- Court: Privy Council
- Full case name: Commissioner of Inland Revenue v Challenge Corporation Limited
- Decided: 20 October 1986
- Citation: [1986] NZPC 1; [1986] UKPC 45; [1987] AC 155; [1986] 2 NZLR 513; [1987] 2 WLR 24; (1986) 10 TRNZ 161
- Transcript: Privy Council ruling

Court membership
- Judges sitting: Lord Keith of Kinkel, Lord Brightman, Lord Templeman, Lord Oliver of Aylmerton, Lord Goff of Chieveley

= Commissioner of Inland Revenue v Challenge Corp Ltd =

New Zealand legal case

Commissioner of Inland Revenue v Challenge Corp Ltd [1986] NZPC 1; [1986] UKPC 45; [1987] AC 155; [1986] 2 NZLR 513; [1987] 2 WLR 24; (1986) 10 TRNZ 161 is a prominent case in New Zealand tax law regarding the issue of tax avoidance.
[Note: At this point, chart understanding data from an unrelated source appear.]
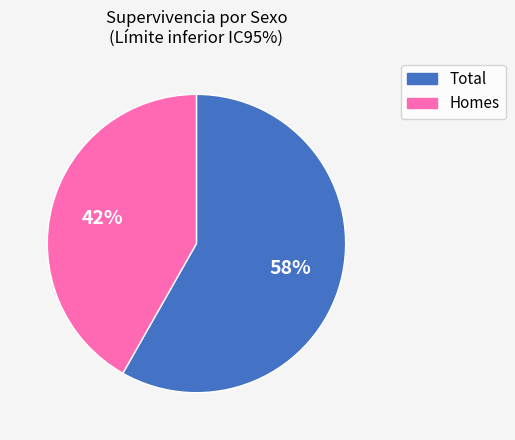

How many segments does this pie chart have?

2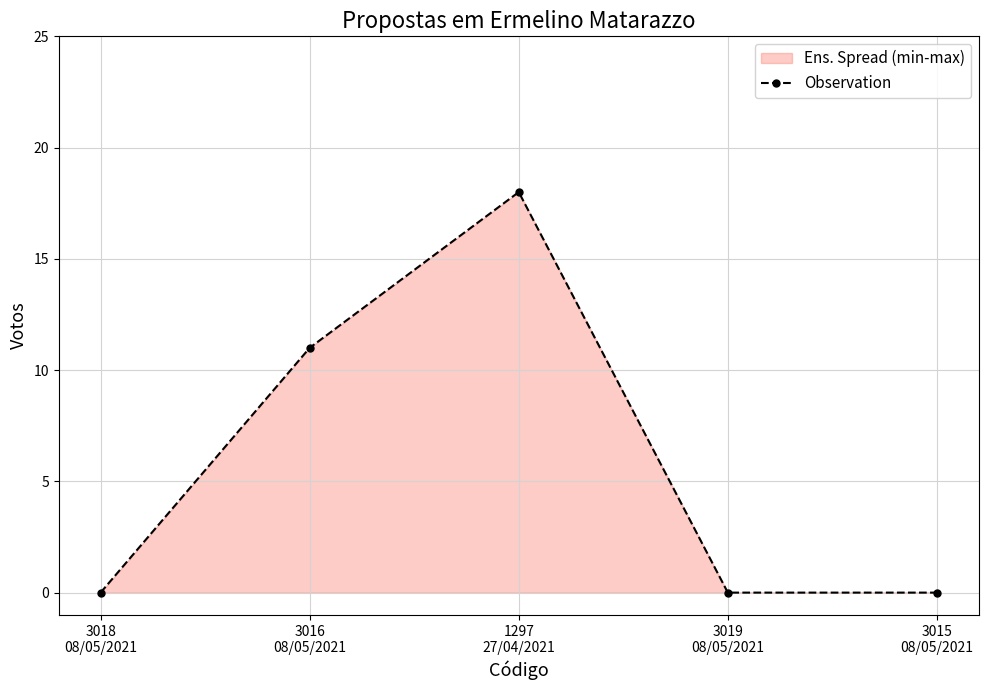

What is the difference between the values at 3019
08/05/2021 and 3016
08/05/2021?

11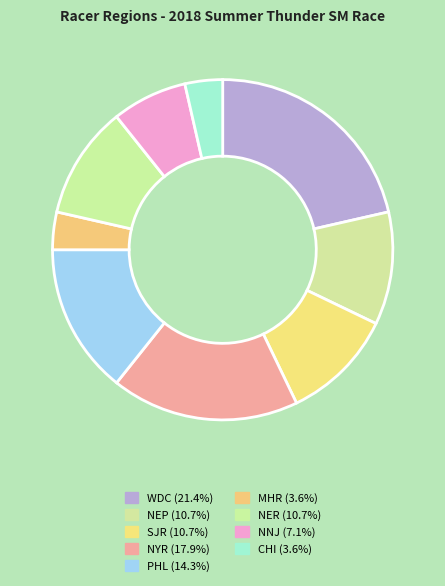

How many slices are in this pie chart?

9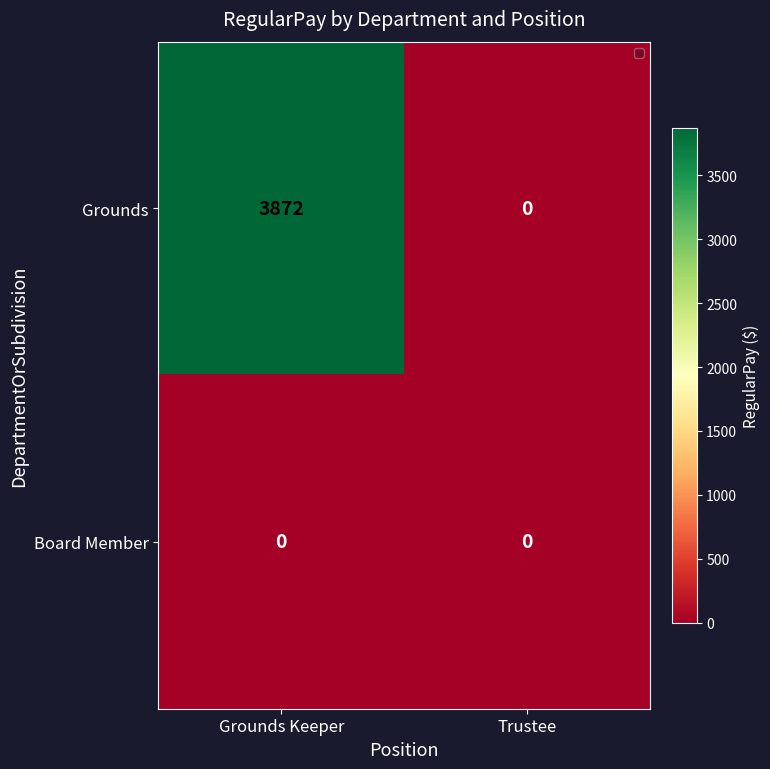

Reading right to left, transcribe all the data shown in this chart.

Grounds: 0	3872
Board Member: 0	0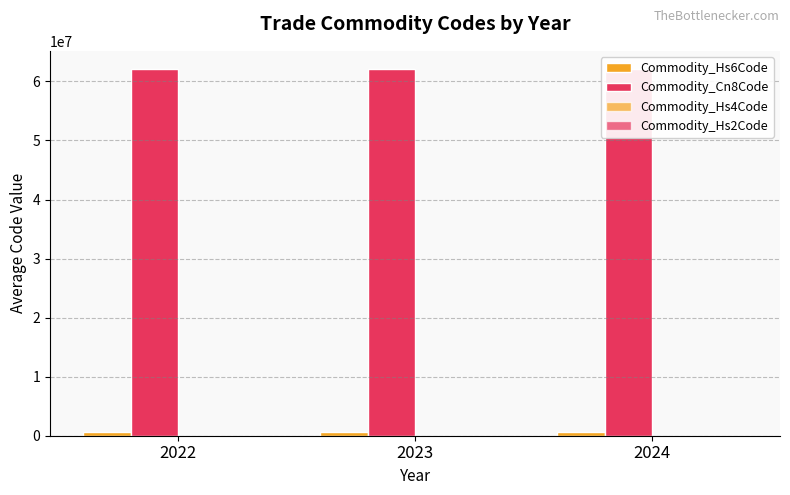

Rank the categories by Commodity_Hs4Code value from highest to lowest.

2023, 2024, 2022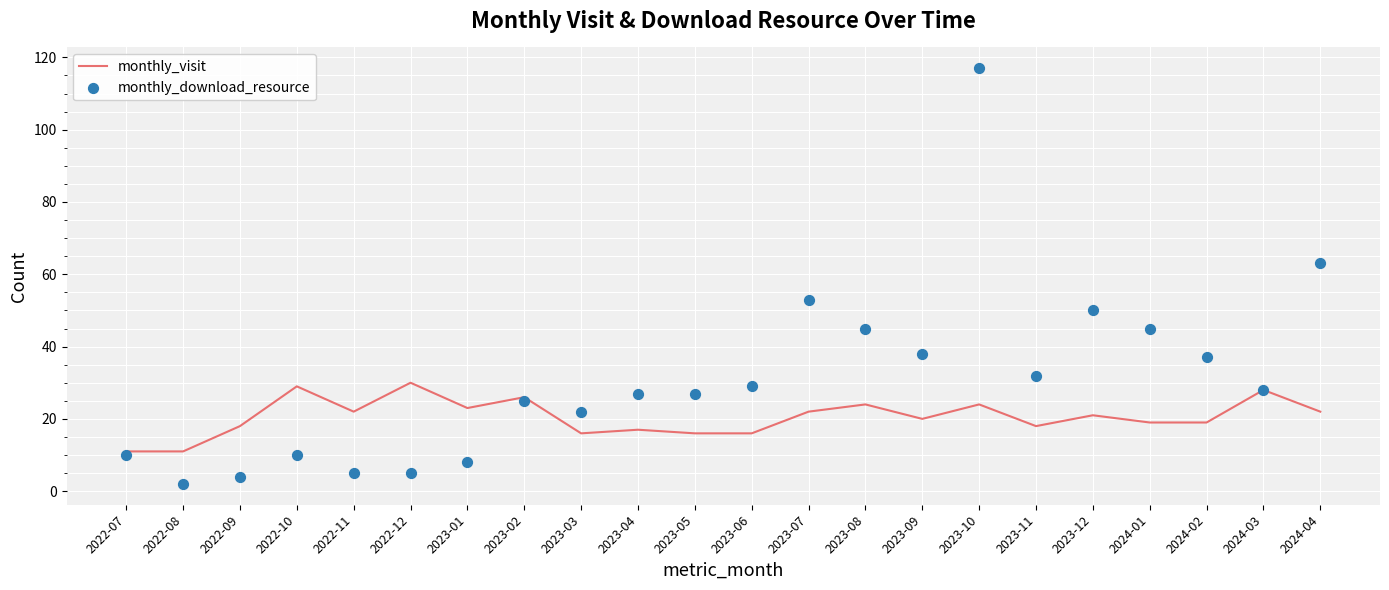

Which series reaches the maximum Y coordinate?

monthly_download_resource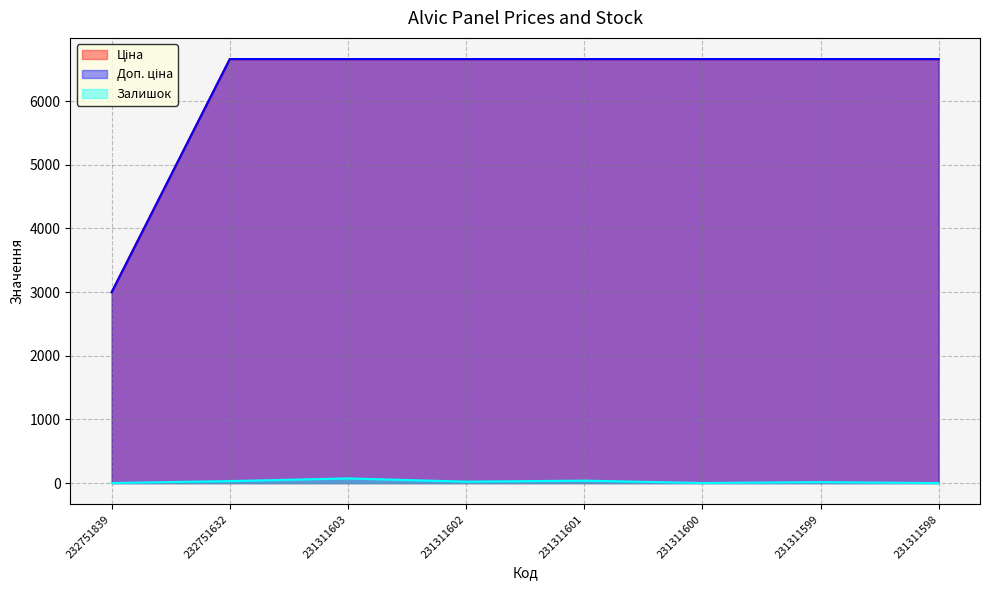

True or false: Ціна and Доп. ціна intersect in this chart.

False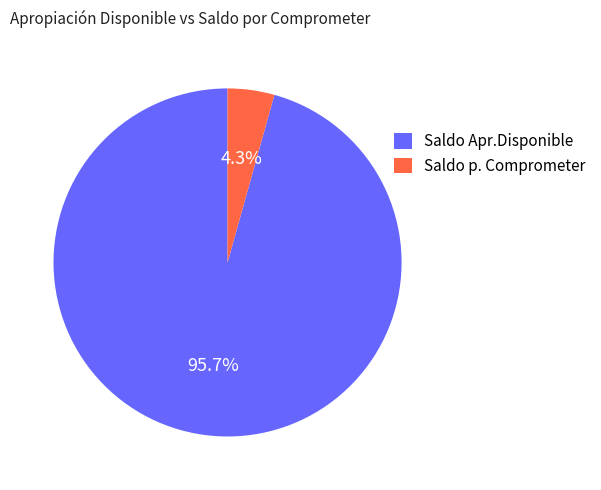

How many segments does this pie chart have?

2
The suit involved a dispute about whether a "taxpayer company was entitled to deduct a tax loss incurred by another member of the same group of companies from its assessable income." The High Court of New Zealand decided in favor of Challenge Corp Ltd and its decision was "upheld by a majority of the Court of Appeal." This decision was then appealed by Commissioner of Inland Revenue to the Judicial Committee of the Privy Council.